(Challenge):
Report every line of the data below that contains the word "image".

====== Records for this exercise ======

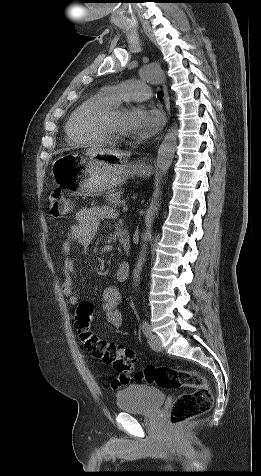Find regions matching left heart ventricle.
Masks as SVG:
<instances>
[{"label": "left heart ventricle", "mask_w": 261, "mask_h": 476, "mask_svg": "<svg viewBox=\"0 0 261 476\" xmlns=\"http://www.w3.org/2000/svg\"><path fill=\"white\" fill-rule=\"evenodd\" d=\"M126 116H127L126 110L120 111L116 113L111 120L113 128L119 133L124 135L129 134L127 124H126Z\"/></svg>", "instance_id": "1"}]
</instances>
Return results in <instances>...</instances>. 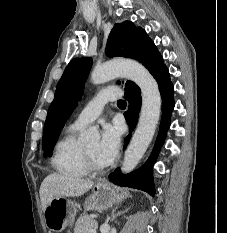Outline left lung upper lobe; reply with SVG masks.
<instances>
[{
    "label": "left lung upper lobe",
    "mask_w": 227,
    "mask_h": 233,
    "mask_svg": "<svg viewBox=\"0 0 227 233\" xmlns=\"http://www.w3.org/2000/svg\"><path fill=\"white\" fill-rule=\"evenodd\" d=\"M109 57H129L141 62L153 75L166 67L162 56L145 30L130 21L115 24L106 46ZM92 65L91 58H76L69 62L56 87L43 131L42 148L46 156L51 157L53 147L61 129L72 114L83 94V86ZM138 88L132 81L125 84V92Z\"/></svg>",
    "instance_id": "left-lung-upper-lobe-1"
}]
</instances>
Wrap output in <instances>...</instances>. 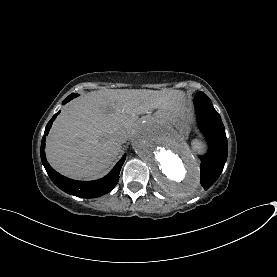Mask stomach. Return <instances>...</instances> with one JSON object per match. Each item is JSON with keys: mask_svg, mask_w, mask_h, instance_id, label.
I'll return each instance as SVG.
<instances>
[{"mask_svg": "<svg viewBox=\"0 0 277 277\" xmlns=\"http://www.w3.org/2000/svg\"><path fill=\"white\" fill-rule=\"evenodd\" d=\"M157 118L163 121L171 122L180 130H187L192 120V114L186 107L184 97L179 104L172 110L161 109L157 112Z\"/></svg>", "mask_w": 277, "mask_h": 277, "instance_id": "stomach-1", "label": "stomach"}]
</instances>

======
====== Records for this exercise ======

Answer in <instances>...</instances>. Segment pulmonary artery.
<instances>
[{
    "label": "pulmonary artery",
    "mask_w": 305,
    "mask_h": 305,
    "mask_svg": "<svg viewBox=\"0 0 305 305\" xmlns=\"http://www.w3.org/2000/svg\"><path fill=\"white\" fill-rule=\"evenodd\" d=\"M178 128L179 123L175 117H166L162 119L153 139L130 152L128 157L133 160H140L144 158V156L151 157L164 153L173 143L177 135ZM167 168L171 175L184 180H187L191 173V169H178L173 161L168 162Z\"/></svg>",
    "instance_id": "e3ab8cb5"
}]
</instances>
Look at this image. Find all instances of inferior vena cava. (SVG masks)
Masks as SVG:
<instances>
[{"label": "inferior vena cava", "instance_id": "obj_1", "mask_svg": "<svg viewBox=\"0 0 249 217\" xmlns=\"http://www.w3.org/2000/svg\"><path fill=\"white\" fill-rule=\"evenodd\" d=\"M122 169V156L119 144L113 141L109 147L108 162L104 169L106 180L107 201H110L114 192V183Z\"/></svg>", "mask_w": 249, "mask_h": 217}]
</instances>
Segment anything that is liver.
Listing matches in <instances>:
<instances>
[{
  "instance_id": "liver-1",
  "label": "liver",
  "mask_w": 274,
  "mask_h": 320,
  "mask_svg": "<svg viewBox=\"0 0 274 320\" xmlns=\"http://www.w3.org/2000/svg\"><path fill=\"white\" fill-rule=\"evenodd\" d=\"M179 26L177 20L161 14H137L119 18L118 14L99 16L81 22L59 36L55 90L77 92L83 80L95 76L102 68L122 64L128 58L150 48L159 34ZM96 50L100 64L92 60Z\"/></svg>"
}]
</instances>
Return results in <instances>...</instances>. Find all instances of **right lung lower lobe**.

======
====== Records for this exercise ======

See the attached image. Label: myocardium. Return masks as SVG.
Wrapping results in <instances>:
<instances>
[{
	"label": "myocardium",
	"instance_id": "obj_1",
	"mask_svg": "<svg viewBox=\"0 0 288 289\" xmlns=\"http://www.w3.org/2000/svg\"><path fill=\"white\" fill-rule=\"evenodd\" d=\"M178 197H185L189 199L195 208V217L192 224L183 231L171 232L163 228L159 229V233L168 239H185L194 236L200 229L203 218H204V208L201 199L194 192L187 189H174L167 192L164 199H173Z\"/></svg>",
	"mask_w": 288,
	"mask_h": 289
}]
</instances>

======

(Response to the task):
Look at this image. Find all instances of inferior vena cava. (SVG masks)
See the attached image. Label: myocardium. Return masks as SVG.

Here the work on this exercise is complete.